Before the team could get the results, they had to model the effect a planet has on a pulsar. "When a pulsar is part of a binary system (with a star or a planet), it rotates around the system's center of mass, moving relative to the observer on Earth," they explain. This movement creates a slight delay in the signal reaching the Earth. This delay is called the Rømer delay.

The team of researchers used these factors and many others to develop their analytical method. There are limits needed in jobs like this, and the most important is the masses of exoplanets. "We have placed limits on the projected masses of any planetary companion, which reaches a minimum of 1/100 of the mass of the moon (about 10-4 Earth masses)." While this is a limitation, it is an extraordinarily small planet to be detected.

"We have found that it is highly unlikely that two-thirds of our pulsars will host companions of mass greater than 2 ~ 8 Earth masses," says the team. "Our results imply that less than 0.5% of pulsars could host terrestrial planets as large as those known to orbit PSR B1257 + 12 (about 4 Earth masses)." PSR B1257 + 12 is the first pulsar around which planets were found in 1992. It serves as a kind of reference point for pulsar planet systems.

There is at least one caveat to these findings though, and concerns the low-mass planets. "... however, the smallest planet in this system (about 0.02 Earth masses) would not be detectable in 95% of our sample, hidden by both instrumental and intrinsic noise processes ..." The team also points out that it is not clear whether small planets like this might exist in isolation.

15 of the pulsars in the sample showed some irregularities, but they weren't necessarily planets. The team explains that the severe magnetosphere around pulsars can cause irregular periodicities. "We have detected significant periodicities in 15 pulsars, however, we have found that intrinsic quasi-periodic magnetospheric effects can mimic the influence of a planet and, for most of these cases, we believe that this is the origin of the detected periodicity."

In their final analysis, pulsar planets appear to be very rare.
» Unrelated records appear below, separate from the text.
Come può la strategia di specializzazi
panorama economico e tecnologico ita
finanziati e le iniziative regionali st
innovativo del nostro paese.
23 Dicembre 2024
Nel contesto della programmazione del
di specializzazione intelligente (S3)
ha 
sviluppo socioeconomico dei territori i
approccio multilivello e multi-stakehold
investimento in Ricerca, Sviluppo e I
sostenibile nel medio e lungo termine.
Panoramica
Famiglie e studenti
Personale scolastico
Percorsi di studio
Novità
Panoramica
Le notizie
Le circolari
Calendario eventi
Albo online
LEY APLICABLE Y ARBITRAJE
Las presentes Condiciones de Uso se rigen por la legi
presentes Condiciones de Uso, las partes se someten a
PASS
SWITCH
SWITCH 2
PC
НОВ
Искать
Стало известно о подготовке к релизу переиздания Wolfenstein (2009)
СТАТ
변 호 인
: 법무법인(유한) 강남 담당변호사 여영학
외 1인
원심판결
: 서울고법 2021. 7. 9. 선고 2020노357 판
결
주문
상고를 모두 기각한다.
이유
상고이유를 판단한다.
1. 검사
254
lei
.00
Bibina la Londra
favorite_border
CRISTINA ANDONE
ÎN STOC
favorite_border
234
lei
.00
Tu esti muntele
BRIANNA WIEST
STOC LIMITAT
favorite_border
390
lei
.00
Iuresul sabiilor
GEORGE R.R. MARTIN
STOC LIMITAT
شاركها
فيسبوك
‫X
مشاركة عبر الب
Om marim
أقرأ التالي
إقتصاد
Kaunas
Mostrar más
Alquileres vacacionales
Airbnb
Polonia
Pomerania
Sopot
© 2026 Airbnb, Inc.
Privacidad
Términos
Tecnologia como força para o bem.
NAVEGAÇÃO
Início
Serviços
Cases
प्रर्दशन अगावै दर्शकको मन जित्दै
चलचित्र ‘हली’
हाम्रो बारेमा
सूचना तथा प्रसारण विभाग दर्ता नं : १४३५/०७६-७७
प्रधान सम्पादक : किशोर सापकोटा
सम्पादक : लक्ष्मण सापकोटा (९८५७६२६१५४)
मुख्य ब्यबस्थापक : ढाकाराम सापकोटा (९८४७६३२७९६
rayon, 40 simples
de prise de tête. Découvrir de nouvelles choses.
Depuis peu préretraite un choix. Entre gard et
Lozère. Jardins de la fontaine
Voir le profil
Only a single pulsar among 800 is a likely candidate for hosting planets. “We believe that the most plausible candidate for the planetary companions in our sample is PSR J2007 + 3120.”
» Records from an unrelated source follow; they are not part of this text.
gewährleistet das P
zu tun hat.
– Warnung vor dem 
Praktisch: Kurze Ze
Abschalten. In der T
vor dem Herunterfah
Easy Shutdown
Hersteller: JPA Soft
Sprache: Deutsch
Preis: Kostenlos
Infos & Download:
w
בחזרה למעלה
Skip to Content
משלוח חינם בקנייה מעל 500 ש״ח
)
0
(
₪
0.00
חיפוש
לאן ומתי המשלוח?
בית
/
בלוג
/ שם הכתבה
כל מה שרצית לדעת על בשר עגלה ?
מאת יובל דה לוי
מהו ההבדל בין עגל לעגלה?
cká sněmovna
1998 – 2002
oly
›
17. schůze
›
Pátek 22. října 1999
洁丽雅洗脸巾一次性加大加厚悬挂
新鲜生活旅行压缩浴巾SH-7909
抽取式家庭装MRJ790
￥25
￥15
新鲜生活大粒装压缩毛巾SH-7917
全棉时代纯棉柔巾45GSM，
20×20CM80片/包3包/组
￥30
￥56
PSR J2007 + 3120 could host a pair of planets. The evidence for the second planet isn't as strong and may just be noise, but it can't rule out a population of much smaller planets. Some of these planets may be hidden in the noise. "We, therefore, confirm the hypothesis that the formation of planets around pulsars is rare, and PSR B1257 + 12 is a special case", they conclude. For now, it remains the only known pulsar to host Earth-sized planets.

As for habitability, it is extremely unlikely. The region around the pulsars is extremely harsh. Powerful magnetic fields could devastate any planet nearby. And pulsars are neutron stars, so there's no fusion going on. They are little more than ash, although they can still be extremely hot. Some of the planets found around pulsars are nothing more than the exploded remnants of a pulsar's stellar companion and may be made of pure diamond. Others are captured objects. But this study has never been about habitability. It aims to probe some of the most unusual objects in the Universe.